> Problem to work on:
For the entries below, report the number of lines containing "index", without any other content.

Provided information Start Marker

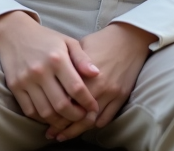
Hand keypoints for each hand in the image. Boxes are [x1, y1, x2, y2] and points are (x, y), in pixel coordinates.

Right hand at [0, 11, 100, 135]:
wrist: (14, 33)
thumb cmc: (46, 38)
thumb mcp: (67, 42)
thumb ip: (82, 58)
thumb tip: (97, 73)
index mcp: (57, 59)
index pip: (76, 88)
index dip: (88, 102)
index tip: (94, 108)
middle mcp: (41, 71)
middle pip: (61, 104)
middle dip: (76, 116)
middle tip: (83, 116)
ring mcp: (26, 80)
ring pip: (45, 112)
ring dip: (60, 121)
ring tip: (68, 119)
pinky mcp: (15, 87)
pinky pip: (29, 111)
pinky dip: (42, 118)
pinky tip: (51, 116)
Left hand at [52, 22, 155, 141]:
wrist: (129, 38)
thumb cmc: (101, 41)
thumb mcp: (79, 47)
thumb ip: (67, 65)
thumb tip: (51, 79)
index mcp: (83, 73)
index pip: (65, 99)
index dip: (53, 112)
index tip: (44, 119)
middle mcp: (98, 85)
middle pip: (77, 114)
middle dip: (62, 127)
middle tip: (51, 134)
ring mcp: (111, 93)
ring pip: (91, 120)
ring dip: (76, 130)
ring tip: (63, 136)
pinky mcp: (121, 96)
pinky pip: (107, 118)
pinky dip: (95, 125)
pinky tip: (85, 128)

Provided information End Marker

> Expected output:
8